+++ STUDY TEXT +++

Calendar Aligned Time Window

  • Aligns to calendar boundaries
  • Supported durations: 1w (weekly), 1M (monthly)
  • Example: "This month" - resets at month start

šŸ’ø Budgeting Methods

Occurrences Budgeting

  • Based on count of events
  • Formula: SLI = Good Events / Total Events
  • Use case: Request-based metrics

Timeslices Budgeting

  • Divides time window into slices
  • Each slice is evaluated as good/bad
  • Formula: SLI = 1 - (Bad Slices / Total Slices in Window)
  • Use case: Uptime, compliance windows
  • Example: 5-minute slices over a 7-day window = 2,016 slices

šŸ“ˆ Indicator Types

  1. APM Transaction Error Rate (APM Availability)

    • Measures successful vs. failed transactions
    • Based on event.outcome field
  2. APM Transaction Duration (APM Latency)

    • Measures if transactions complete under a threshold
    • Example: 99% under 500ms
  3. Custom KQL Query

    • Use Kibana Query Language to define good/total events
    • Most flexible option
  4. Custom Metric

    • Based on metric aggregations (sum, avg, etc.)

+++ LISTED RECORDS +++

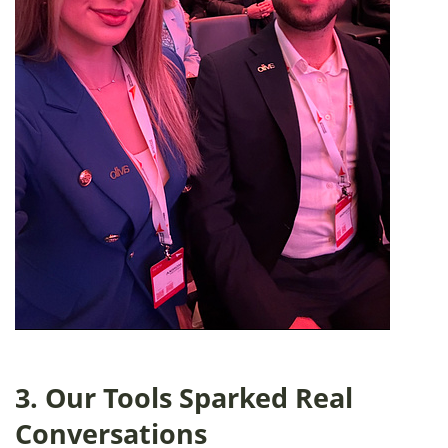
3. Our Tools Sparked Real
Conversations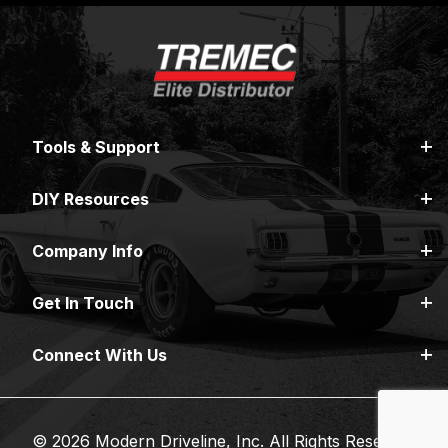
Tools & Support
DIY Resources
Company Info
Get In Touch
Connect With Us
© 2026 Modern Driveline, Inc. All Rights Reserved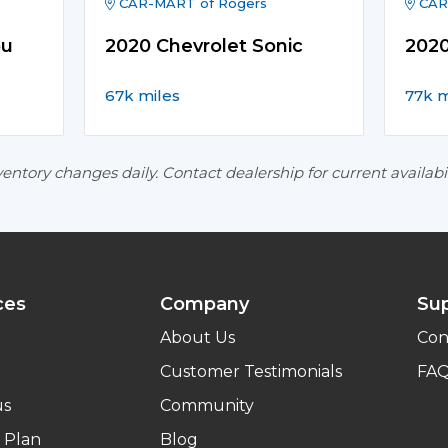
CAR-MART of Rogers
CAR
bu
2020 Chevrolet Sonic
2020
67k miles
77k m
entory changes daily. Contact dealership for current availabil
ces
Company
Su
About Us
Con
Customer Testimonials
FA
us
Community
 Plan
Blog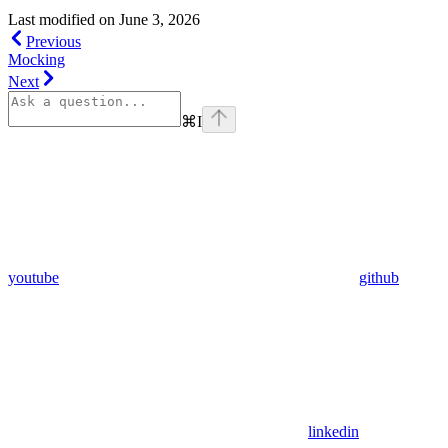
Last modified on
June 3, 2026
Previous
Mocking
Next
⌘
I
youtube
github
linkedin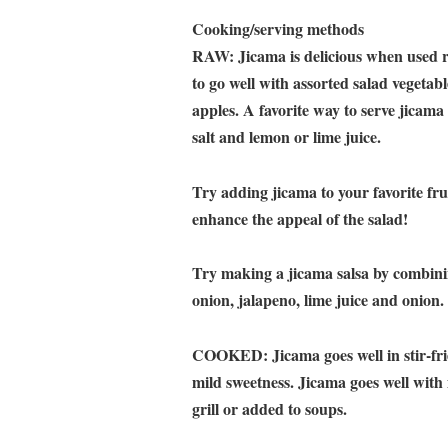
Cooking/serving methods
RAW: Jicama is delicious when used raw
to go well with assorted salad vegetabl
apples. A favorite way to serve jicama 
salt and lemon or lime juice.
Try adding jicama to your favorite fr
enhance the appeal of the salad!
Try making a jicama salsa by combinin
onion, jalapeno, lime juice and onio
COOKED: Jicama goes well in stir-frie
mild sweetness. Jicama goes well with
grill or added to soups.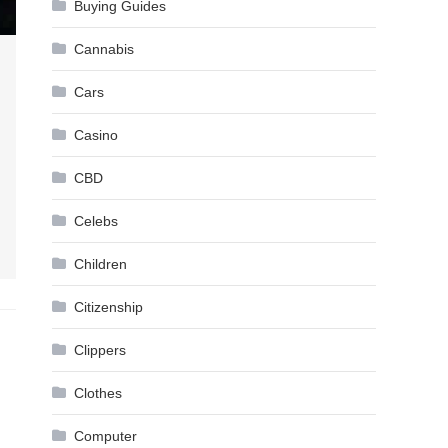
Buying Guides
Cannabis
Cars
Casino
CBD
Celebs
Children
Citizenship
Clippers
Clothes
Computer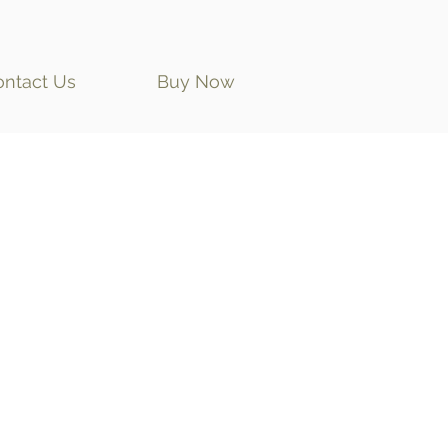
ontact Us
Buy Now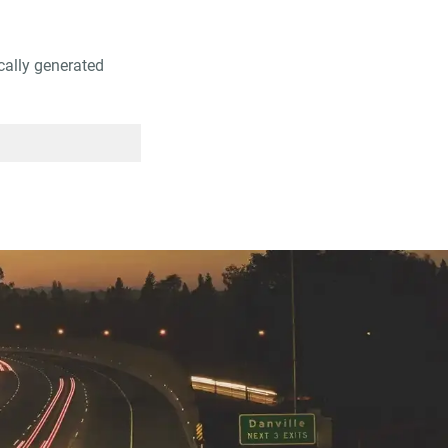
ically generated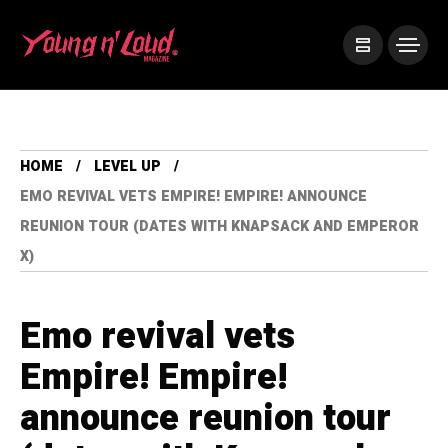
HOME
LEVEL UP
EMO REVIVAL VETS EMPIRE! EMPIRE! ANNOUNCE
REUNION TOUR (DATES WITH KNAPSACK AND EMPEROR
X)
Emo revival vets
Empire! Empire!
announce reunion tour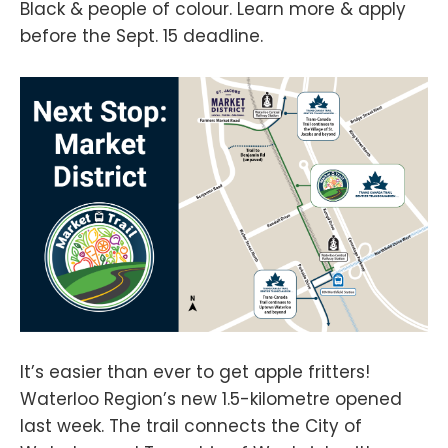
Black & people of colour. Learn more & apply
before the Sept. 15 deadline.
It’s easier than ever to get apple fritters!
Waterloo Region’s new 1.5-kilometre opened
last week. The trail connects the City of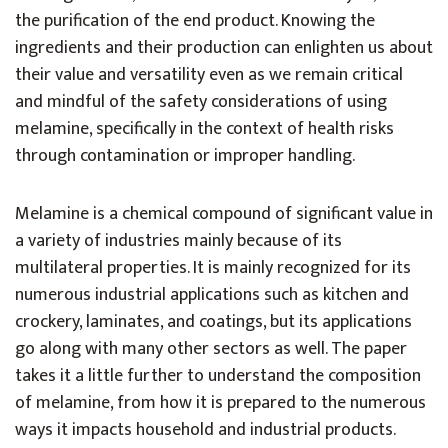
the purification of the end product. Knowing the
ingredients and their production can enlighten us about
their value and versatility even as we remain critical
and mindful of the safety considerations of using
melamine, specifically in the context of health risks
through contamination or improper handling.
Melamine is a chemical compound of significant value in
a variety of industries mainly because of its
multilateral properties. It is mainly recognized for its
numerous industrial applications such as kitchen and
crockery, laminates, and coatings, but its applications
go along with many other sectors as well. The paper
takes it a little further to understand the composition
of melamine, from how it is prepared to the numerous
ways it impacts household and industrial products.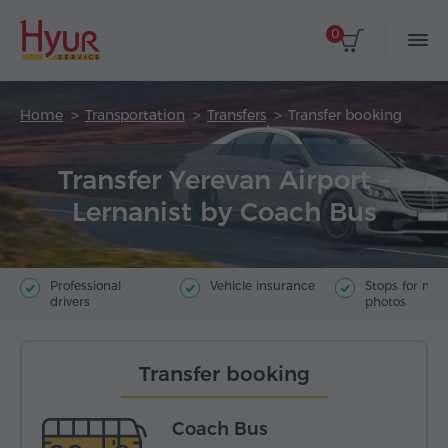
0
Home
Transportation
Transfers
Transfer booking
Transfer Yerevan Airport –
Lernanist by Coach Bus
Professional
Vehicle insurance
Stops for ma
drivers
photos
Transfer booking
Coach Bus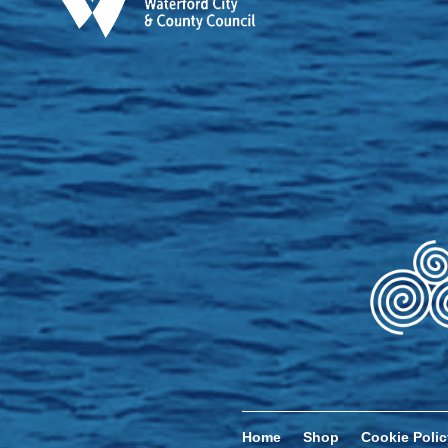
Home
Shop
Cookie Polic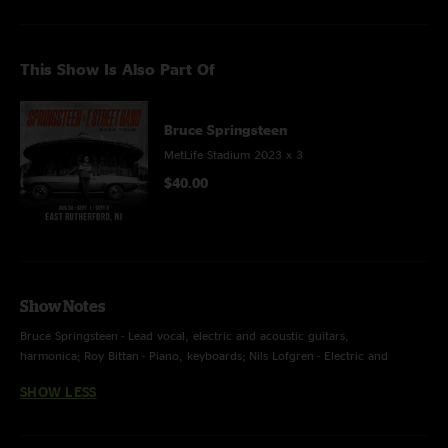
This Show Is Also Part Of
Bruce Springsteen
MetLife Stadium 2023 x 3
$40.00
Show Notes
Bruce Springsteen - Lead vocal, electric and acoustic guitars,
harmonica; Roy Bittan - Piano, keyboards; Nils Lofgren - Electric and
acoustic guitars, banjo, lap steel, backing vocal; Garry Tallent - Bass; Stevie
SHOW LESS
Van Zandt - Electric and acoustic guitars, backing vocal; Max Weinberg -
Drums; Jake Clemons - Tenor saxophone, percussion, backing
vocal; Charlie Giordano - Organ, keyboards, accordion; Soozie Tyrell -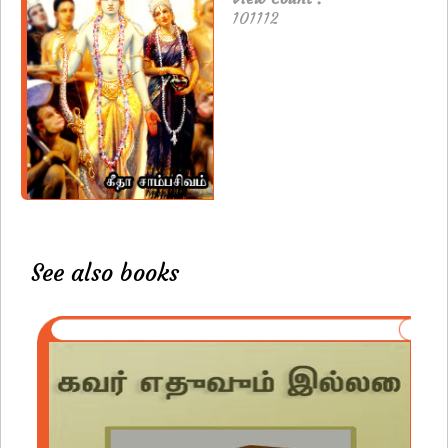
101112
See also books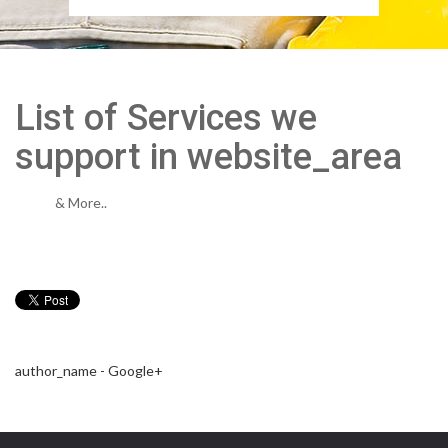
List of Services we
support in website_area
& More..
author_name - Google+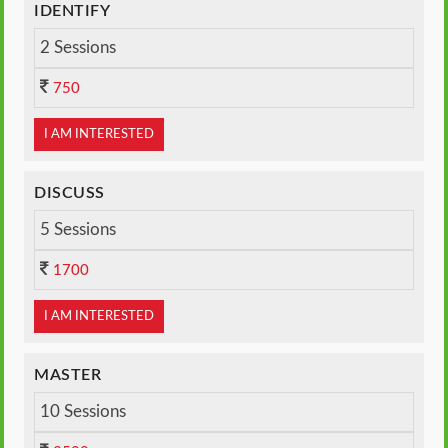
IDENTIFY
2 Sessions
750
I AM INTERESTED
DISCUSS
5 Sessions
1700
I AM INTERESTED
MASTER
10 Sessions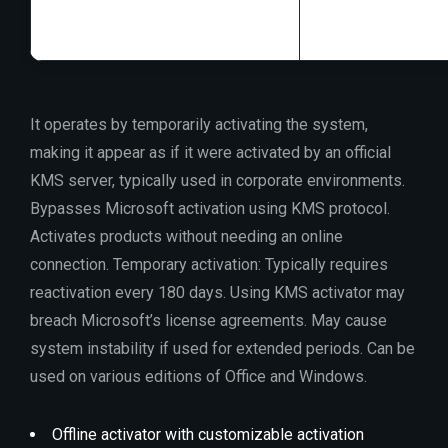
It operates by temporarily activating the system,
making it appear as if it were activated by an official
KMS server, typically used in corporate environments.
Bypasses Microsoft activation using KMS protocol.
Activates products without needing an online
connection. Temporary activation: Typically requires
reactivation every 180 days. Using KMS activator may
breach Microsoft’s license agreements. May cause
system instability if used for extended periods. Can be
used on various editions of Office and Windows.
Offline activator with customizable activation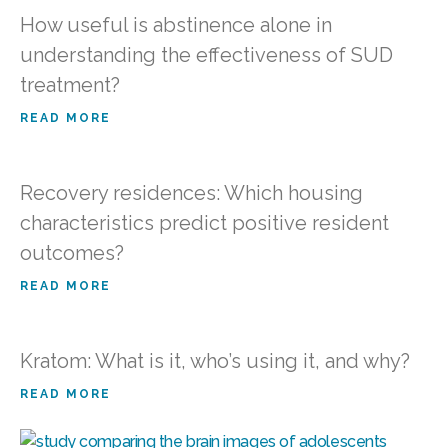
How useful is abstinence alone in
understanding the effectiveness of SUD
treatment?
READ MORE
Recovery residences: Which housing
characteristics predict positive resident
outcomes?
READ MORE
Kratom: What is it, who’s using it, and why?
READ MORE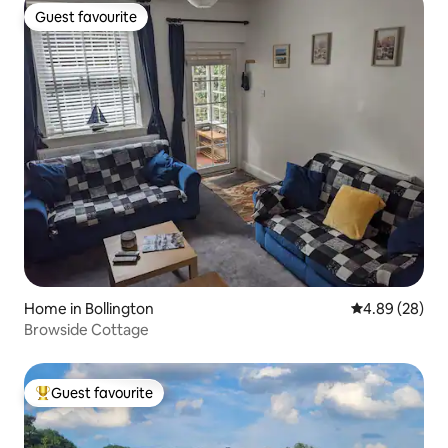
Guest favourite
Guest favourite
Home in Bollington
4.89 out of 5 
4.89 (28)
Browside Cottage
Guest favourite
Top guest favourite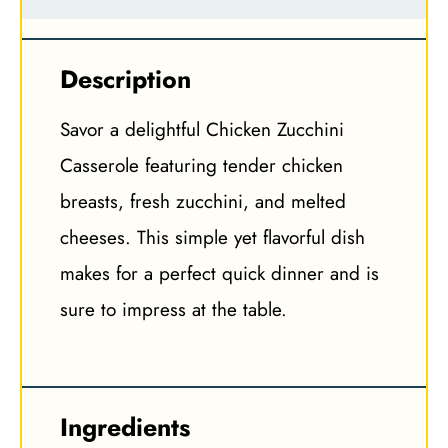
Description
Savor a delightful Chicken Zucchini
Casserole featuring tender chicken
breasts, fresh zucchini, and melted
cheeses. This simple yet flavorful dish
makes for a perfect quick dinner and is
sure to impress at the table.
Ingredients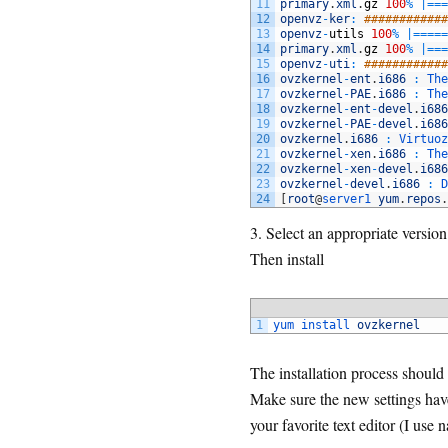
11
primary
.
xml
.
gz
100
%
|=
==
12
openvz
-
ker
:
############
13
openvz
-
utils
100
%
|=
===
=
14
primary
.
xml
.
gz
100
%
|=
==
15
openvz
-
uti
:
############
16
ovzkernel
-
ent
.
i686
:
The
17
ovzkernel
-
PAE
.
i686
:
The
18
ovzkernel
-
ent
-
devel
.
i686
19
ovzkernel
-
PAE
-
devel
.
i686
20
ovzkernel
.
i686
:
Virtuoz
21
ovzkernel
-
xen
.
i686
:
The
22
ovzkernel
-
xen
-
devel
.
i686
23
ovzkernel
-
devel
.
i686
:
D
24
[
root
@
server1 
yum
.
repos
.
3. Select an appropriate versi
Then install
1
yum 
install 
ovzkernel
The installation process shoul
Make sure the new settings have
your favorite text editor (I use 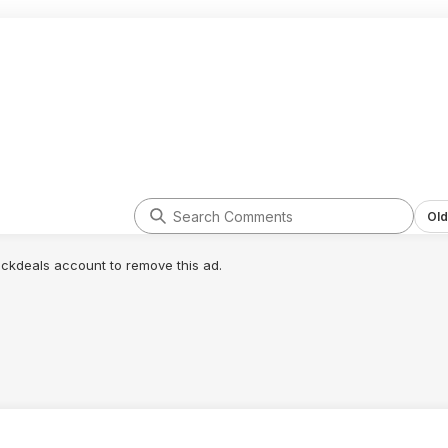
Old
lickdeals account to remove this ad.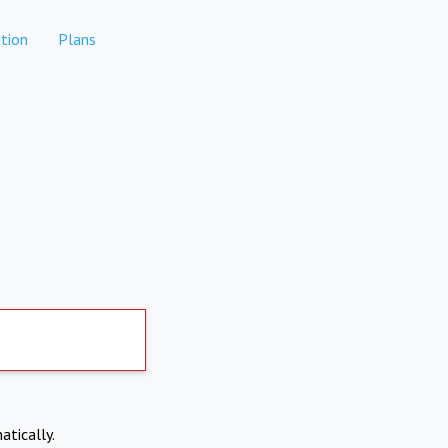
tion
Plans
atically.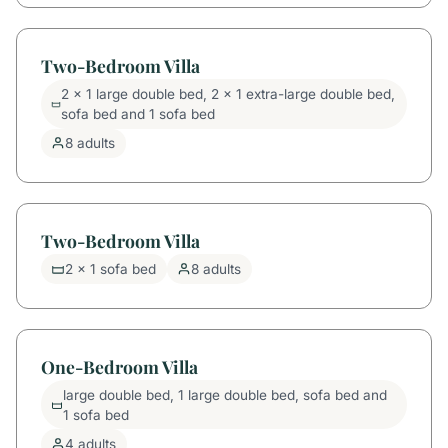
Two-Bedroom Villa
2 x 1 large double bed, 2 x 1 extra-large double bed,
sofa bed and 1 sofa bed
8 adults
Two-Bedroom Villa
2 x 1 sofa bed
8 adults
One-Bedroom Villa
large double bed, 1 large double bed, sofa bed and
1 sofa bed
4 adults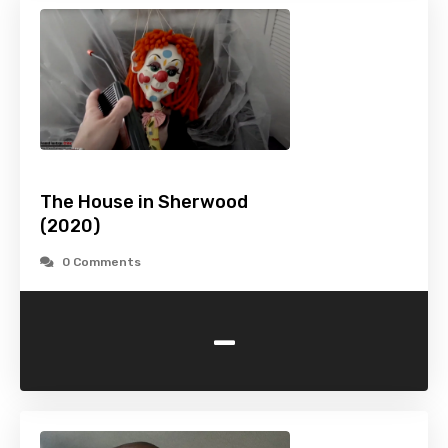
The House in Sherwood
(2020)
0 Comments
-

+++

__EXERCISE DESCRIPTION__:
According to the text on time windows and budgeting methods, which durations does the calendar aligned time window support?

__RESPONSE__:
1w (weekly) and 1M (monthly).